When she was four, my daughter Marcy’s favorite TV show was I Love Lucy. While other kids were wriggling to Barney’s theme song, Marcy was sitting stock-still, mesmerized as Lucy worked the ­chocolate-factory assembly line or touted Vitameatavegamin. I was perplexed by her fixation with a ’50s housewife, and a little chagrined. But Dr. Spock said the surest way to cement a child’s infatuation was to fight it. So we watched a lot of Lucy, and then that phase faded, and Marcy moved on to Salute Your Shorts.

But I thought of Lucy last spring, when the house next door was bought by a Hispanic family, a mom and dad and four young kids. The parents aren’t much like Lucy and Ricky Ricardo, except that the dad has a charming accent. The kids are lively and silly, and the dad leads them in after-dinner bike rides in a long line, like ducks. They’re an exotic addition to our block. I’m too shy to ask: So, where are you from? But the neighborhood speculates: Mexico? Puerto Rico? I give them extra tomatoes from my garden. The dad mows the strip of lawn between our houses, even though it’s on my side.
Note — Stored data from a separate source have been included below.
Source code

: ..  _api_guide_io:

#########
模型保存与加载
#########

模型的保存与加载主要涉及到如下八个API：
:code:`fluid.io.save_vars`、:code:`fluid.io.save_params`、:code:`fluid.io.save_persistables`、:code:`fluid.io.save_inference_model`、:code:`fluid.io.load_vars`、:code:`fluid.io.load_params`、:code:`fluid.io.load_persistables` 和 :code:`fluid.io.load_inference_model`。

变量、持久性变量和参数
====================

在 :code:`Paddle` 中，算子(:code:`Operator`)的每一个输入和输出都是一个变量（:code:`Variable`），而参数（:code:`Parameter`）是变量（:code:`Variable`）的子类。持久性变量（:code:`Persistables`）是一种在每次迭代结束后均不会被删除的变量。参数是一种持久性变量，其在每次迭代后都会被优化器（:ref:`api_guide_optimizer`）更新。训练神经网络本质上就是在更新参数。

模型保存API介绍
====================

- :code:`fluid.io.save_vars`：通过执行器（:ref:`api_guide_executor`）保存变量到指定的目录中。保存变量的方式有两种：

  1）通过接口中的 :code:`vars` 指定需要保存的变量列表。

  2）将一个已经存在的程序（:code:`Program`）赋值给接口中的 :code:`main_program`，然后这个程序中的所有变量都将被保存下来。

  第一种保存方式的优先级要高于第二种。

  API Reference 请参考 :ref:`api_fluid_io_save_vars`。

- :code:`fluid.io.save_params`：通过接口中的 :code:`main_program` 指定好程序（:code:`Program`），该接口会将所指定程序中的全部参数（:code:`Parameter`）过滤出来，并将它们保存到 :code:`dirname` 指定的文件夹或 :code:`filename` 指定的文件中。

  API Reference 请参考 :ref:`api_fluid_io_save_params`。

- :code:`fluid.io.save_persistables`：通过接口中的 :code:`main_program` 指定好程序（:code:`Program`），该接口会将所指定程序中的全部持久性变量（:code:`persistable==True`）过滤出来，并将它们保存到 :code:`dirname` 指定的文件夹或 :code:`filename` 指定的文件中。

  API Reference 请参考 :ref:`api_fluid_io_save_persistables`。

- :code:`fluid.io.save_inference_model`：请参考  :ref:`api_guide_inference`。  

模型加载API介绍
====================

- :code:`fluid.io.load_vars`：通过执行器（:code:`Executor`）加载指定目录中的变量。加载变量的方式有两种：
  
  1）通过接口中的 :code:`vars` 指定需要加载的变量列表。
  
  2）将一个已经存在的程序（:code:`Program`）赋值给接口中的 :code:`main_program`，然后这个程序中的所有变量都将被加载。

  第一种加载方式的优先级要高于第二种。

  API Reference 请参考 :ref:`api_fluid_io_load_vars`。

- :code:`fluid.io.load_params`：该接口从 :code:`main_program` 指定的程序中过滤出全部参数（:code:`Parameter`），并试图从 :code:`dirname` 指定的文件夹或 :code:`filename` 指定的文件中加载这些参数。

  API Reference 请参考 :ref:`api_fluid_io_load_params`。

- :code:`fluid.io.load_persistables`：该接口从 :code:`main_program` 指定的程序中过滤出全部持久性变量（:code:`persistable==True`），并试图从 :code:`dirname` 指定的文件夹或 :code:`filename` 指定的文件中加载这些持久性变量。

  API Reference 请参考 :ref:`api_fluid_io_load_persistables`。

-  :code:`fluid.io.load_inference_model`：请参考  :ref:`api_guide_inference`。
In late summer, a young man moves in next door as well. “My cousin,” the dad, Julio, explains. “He’s come to stay with us a while.” The cousin’s name is Mario. He doesn’t speak a word of English, but he has a wide, shy smile whenever he sees me.

“He’s hot,” I tell Marcy.

She wrinkles her nose: “No he’s not.”

“He looks like Edward James Olmos.”

“Edward James Olmos isn’t hot. He’s old.” Marcy is about to head off to college, and she’s cross and contrarian. As summer wanes, she’s always off visiting friends or at a movie or shopping — anywhere, it seems, but home.

I want to spend more time with her, but life is complicated. My 83-year-old dad is in the hospital, in bad shape. He breaks something, they fix him up, he goes back to his unit at Pine Run, and he breaks something else: his ribs, his hip, his back. He’s just as cross and contrarian as Marcy, but in the long run, she has more to look forward to. It hurts Dad to speak, to move, to eat. Only his beloved Phillies still engage him. I sneak beers into his room, and we watch the games together. I find their stately, measured pace a respite. He finds Charlie Manuel’s bullpen management infuriating.

Dad used to be an educator, a teacher and administrator. He would make us spell “mayonnaise” before he’d pass it to us at the dinner table. Our home overflowed with books and magazines; Dad read poetry to us every night before bed. After he moved to Pine Run, he complained about the library’s large-type books: “These are best-sellers!” he’d say in disbelief. “And they’re terrible! Terrible!”

I became a writer to please him. He and I used to argue about words — he had no use for James Joyce; I didn’t venerate Kipling — but he taught me to love them, their nuances and romance and heritage. I was never thin enough to make him happy, but he was proud of me when it came to words. “See this?” he’d say, showing one of my magazine articles to strangers in the checkout line when we were at the grocery store. “She wrote this. My daughter.” The strangers inevitably thought he was nuts.

Now, we watch TV, mostly in silence.